More Bits and Pieces …



Bloomberg starts this morning by breathlessly announcing that the recession is over this morning and will still be over this afternoon and probably tomorrow because:

Cash Hoards Shrinking at S&P 500 for First Time Since 2009!

Yowzah! Happy fucking days are here again!

It sez the cash hoards are shrinking because Big Business stared into the void which is government economic policy and declared it to be ‘business friendly’:

Budgets are rising for new plants, distribution centers and stores from S&P bellwethers Cisco Systems Inc., General Electric Co. and Coca-Cola Co. While some of the money is being spent abroad, company officials say they are opening the purse strings at home now too. A rebound in economic demand, President Barack Obama’s efforts this year to court business leaders, and Republican gains in Congress have helped build confidence to invest and start adding jobs, executives and investors said.

“What you’re seeing is business and government learning to work together,” Cisco Chief Executive Officer John Chambers said in a Feb. 9 interview. “There are good steps starting to occur, but they are just initial steps.”

Cisco, the largest provider of networking equipment, had $326 million in capital spending in each of its two most recent quarters, the most since the height of the global financial crisis in October 2008.

Any minute now the waste- based economy will shift into high gear and what little remains of our resource patrimony will be fed into the fiery furnaces of ‘growth’: more highways, more carz, more consumer spending on food that makes people fat, more landfills, more, more, more. Any minute now.

Hey! Cisco spent $650 million whole dollars in the past six months! In a $14 trillion economy those millions really add up!

The billions Bloomberg refers to are going everywhere and nowhere: funds are flowing overseas following the television advertising aimed @ US lifestyle- wannabes who are too stupid to turn their noses up @ corporations’ crap products.

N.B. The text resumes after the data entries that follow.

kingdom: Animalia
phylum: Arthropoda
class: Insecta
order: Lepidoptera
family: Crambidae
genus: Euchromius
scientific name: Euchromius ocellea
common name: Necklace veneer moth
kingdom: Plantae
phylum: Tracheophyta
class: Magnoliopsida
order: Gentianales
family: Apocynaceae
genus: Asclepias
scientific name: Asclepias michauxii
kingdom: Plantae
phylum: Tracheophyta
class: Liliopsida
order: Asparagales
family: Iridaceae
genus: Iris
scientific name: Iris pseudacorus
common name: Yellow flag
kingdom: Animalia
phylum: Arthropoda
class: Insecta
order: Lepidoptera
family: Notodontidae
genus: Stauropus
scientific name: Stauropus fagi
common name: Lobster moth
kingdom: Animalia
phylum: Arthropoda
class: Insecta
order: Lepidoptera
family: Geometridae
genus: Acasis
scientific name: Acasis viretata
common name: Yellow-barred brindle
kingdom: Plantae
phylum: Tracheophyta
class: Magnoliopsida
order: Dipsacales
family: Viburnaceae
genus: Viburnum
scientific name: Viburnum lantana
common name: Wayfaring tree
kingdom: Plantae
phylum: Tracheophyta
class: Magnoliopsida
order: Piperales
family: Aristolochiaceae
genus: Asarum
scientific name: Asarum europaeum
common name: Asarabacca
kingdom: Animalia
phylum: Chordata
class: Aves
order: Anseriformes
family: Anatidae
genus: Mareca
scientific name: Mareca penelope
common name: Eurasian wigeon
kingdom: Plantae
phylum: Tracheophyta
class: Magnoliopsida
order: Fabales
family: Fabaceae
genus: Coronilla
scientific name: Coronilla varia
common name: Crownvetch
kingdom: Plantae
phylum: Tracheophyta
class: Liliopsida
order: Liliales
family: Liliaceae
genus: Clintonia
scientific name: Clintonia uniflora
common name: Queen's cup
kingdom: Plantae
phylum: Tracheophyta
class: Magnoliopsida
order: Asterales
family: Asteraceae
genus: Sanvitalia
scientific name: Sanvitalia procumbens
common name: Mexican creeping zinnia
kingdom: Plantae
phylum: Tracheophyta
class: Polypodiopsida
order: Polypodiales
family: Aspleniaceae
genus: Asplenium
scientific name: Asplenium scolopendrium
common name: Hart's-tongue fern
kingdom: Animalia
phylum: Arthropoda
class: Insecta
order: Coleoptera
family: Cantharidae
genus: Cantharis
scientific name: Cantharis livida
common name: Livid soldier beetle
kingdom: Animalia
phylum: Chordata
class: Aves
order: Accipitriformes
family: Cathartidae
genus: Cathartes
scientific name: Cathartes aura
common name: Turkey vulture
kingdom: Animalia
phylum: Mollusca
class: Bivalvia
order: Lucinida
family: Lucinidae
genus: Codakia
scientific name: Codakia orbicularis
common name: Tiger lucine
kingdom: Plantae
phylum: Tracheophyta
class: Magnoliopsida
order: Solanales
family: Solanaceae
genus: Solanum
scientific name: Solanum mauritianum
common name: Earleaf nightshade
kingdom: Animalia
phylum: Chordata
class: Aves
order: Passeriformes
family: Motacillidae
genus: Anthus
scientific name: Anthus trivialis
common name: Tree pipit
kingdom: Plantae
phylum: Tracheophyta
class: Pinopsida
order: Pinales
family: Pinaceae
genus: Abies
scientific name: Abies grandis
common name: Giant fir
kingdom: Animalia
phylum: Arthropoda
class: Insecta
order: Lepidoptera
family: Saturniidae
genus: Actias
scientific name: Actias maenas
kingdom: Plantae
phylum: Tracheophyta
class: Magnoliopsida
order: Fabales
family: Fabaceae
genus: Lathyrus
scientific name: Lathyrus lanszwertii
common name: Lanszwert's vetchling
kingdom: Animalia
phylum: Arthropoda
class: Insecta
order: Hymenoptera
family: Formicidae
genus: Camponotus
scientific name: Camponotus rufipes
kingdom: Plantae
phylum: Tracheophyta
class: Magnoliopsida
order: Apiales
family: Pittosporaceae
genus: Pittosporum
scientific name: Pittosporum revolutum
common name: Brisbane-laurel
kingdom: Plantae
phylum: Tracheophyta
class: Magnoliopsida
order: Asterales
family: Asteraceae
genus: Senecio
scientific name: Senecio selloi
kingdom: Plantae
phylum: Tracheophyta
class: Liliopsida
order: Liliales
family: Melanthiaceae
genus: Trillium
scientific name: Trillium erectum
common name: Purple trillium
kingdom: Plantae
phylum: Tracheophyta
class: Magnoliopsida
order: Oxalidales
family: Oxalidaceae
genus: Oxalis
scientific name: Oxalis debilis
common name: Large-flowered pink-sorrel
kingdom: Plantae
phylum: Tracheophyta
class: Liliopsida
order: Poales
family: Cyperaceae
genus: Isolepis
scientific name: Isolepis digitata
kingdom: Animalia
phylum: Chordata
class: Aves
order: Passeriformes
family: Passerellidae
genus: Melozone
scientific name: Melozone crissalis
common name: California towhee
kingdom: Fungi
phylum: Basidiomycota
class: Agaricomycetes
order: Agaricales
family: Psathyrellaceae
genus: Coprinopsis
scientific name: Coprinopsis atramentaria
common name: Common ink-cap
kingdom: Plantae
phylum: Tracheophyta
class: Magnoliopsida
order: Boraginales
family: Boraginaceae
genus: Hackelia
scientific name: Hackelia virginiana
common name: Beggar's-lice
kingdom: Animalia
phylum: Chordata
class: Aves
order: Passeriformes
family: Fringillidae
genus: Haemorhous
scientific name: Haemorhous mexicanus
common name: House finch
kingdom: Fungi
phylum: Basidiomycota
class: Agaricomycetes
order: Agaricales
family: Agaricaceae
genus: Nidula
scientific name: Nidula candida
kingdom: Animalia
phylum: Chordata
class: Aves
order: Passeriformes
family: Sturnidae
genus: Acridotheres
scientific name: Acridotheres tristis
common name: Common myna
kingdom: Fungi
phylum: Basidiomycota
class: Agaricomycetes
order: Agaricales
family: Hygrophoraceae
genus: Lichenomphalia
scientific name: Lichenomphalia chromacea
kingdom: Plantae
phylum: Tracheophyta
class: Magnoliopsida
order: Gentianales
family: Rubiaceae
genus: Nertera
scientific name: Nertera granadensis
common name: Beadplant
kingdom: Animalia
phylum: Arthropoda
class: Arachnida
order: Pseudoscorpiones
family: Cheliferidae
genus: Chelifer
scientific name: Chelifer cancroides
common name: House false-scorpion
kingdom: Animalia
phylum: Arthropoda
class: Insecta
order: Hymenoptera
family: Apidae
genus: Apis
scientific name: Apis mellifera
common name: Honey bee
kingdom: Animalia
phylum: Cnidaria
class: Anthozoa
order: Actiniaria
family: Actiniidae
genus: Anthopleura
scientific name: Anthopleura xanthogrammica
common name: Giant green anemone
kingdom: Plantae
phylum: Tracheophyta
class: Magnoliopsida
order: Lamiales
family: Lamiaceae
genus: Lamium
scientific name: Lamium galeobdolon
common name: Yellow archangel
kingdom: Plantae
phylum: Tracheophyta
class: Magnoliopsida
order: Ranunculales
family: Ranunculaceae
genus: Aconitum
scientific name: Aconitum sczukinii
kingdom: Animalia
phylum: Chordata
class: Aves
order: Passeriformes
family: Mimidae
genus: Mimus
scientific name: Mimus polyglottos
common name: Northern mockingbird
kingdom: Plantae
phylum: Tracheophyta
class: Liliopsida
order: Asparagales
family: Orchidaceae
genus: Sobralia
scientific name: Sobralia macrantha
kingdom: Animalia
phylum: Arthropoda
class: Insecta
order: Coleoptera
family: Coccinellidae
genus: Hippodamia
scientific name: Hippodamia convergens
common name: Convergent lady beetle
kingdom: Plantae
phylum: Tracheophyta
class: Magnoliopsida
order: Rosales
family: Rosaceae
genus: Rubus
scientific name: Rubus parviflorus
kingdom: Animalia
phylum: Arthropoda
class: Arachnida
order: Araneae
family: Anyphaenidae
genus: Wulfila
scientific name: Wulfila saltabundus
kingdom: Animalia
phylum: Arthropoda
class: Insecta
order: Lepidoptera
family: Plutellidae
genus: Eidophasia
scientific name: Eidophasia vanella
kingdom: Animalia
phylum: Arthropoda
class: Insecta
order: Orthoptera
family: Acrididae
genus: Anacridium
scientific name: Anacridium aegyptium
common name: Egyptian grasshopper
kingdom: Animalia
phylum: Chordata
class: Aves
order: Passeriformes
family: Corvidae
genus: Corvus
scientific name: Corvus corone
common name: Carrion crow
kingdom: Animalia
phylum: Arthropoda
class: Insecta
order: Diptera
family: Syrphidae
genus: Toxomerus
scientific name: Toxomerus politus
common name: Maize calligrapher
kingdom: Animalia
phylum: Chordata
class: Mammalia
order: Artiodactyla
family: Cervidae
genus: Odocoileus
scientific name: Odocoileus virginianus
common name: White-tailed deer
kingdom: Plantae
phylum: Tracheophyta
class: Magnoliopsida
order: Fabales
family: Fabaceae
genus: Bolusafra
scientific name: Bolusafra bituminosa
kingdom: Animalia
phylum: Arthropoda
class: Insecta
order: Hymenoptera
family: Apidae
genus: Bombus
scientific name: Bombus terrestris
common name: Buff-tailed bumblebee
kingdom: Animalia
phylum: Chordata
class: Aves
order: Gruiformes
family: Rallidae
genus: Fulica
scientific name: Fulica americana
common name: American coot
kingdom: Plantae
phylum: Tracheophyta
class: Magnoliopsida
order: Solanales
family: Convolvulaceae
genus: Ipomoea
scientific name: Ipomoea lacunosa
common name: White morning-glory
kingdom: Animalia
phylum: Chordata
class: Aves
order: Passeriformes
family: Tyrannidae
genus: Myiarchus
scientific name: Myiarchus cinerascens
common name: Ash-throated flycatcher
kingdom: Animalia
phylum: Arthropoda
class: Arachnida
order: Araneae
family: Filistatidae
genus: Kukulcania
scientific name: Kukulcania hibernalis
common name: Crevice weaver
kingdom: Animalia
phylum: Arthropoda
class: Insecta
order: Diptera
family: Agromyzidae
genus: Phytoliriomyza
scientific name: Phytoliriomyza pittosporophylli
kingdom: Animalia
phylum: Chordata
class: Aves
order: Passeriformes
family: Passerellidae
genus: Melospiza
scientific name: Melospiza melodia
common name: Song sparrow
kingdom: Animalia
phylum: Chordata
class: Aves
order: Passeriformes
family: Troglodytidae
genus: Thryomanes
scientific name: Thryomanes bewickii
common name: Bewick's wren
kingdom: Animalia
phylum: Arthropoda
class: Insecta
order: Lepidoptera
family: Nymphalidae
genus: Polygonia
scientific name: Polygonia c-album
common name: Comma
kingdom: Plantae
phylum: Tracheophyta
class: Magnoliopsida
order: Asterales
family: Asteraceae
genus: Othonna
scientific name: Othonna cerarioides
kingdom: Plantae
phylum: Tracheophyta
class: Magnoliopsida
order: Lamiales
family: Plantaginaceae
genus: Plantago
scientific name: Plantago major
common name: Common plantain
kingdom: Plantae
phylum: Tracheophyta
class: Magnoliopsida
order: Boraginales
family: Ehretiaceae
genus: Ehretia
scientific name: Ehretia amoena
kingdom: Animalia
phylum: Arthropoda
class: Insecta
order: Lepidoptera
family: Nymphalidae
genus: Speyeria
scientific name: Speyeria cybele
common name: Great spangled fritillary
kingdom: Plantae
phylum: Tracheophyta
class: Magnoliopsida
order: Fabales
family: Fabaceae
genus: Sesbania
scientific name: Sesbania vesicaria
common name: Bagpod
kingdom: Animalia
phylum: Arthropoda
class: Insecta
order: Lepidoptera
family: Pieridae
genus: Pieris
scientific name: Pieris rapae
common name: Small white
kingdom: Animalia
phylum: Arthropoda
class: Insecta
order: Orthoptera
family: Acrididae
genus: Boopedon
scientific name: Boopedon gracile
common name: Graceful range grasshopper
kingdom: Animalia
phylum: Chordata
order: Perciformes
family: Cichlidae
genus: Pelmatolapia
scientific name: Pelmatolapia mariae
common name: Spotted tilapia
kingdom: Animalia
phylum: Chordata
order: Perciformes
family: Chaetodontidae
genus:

At the same time funds are leaking into  — executives’ tax havens. What is left unspoken by Bloomberg and the rest of the corporatist shills is final demand: both for goods and credit to obtain them. The world’s economies are debt- saturated. Who can afford to borrow? Bloomberg’s claim implies business is expanding and that credit to leverage business is doing the same thing. Meanwhile,talking heads @ CNBC are yelling that the business’s customers are retrenching. Both can’t be right.

Back in the real world, the housing industry which has taken America’s cash hoard and kept it is still shrinking. America’s wealth remains stranded in housing which continues to lose value. Retrenching is real. As credit’s returns diminish support for house prices diminishes as well. House prices have a long way to fall. Here is the S&P/Case-Shiller Home Price Index:

The home- loan credit bubble began to blow in 1998, the same year fuel prices were @ their lowest. Is this a coincidence? It is hard to say but cheap fuels were a powerful incentive to build a lot of exurban ‘edge cities’ and populate them with SUVs and giant pickup trucks. Given $50 oil rather than sub- $20 oil during the mid- 1990s it is hard to see how any massive expansion of suburban development could have gained much finance traction.

Houses built would have been too expensive for all but a few more or less wealthy or unmarketably small. In both instances there would have been no ‘economies of scale’ in credit markets inflated housing prices even as supply expanded massively relative to increases in demand.

High fuel prices would have had the same effect on the cost of automobiles which would have been harder to market. Americans would have had to choose between smaller cars which many Americans dislike or to drive larger vehicles a lot less. In either case there would have been less buy- side pressure for more suburbia. After all, it’s useless if you cannot get there!

Take away the buy side in real estate and the so- called ‘home builders’ crater taking with them the millions of construction jobs. Housing is where the capital spending expansion took place in the US and OECD. Corporate employment @ companies like Cisco is minuscule compared to expansions in real estate- related finance: in municipal governments @ all levels to manage development and provide services to new suburbs, in real estate development itself, in related areas such as home improvement and the companies that provide building materials/services. While banking and mortgage jobs are technical and command high salaries, pallet stackers @ Home Depot or Lowes do not. The undocumented Hispanic workers who actually were building the shit- box houses, strip centers and banal office buildings did not command high wages, either.

These building- related jobs have been lost forever. Cisco hiring ten or twenty new janitors @ $10 per hour to sweep around the robots will not bring the waste- based economy back from the dead.

What to watch are interest rates. The trend world- wide is for higher borrowing costs. All economies are distressed and the risks are increasing. Markets are beginning to price in the rationing effects of permanently high energy costs on credit. At the same time the faux demand for more so- called risk- free funds for insiders has long since passed the point of diminished returns. Events in the Middle East and elsewhere are putting paid to the Neo- liberal ‘serf fantasy’. The serfs are mad as hell and won’t take it anymore.

Or sez Reformed Broker Joshua Brown:

The torches and pitchforks may have been put into cold storage as the economy rebounded, but trust me, the villagers know where they left them.

This means more risk and more cash hoarding.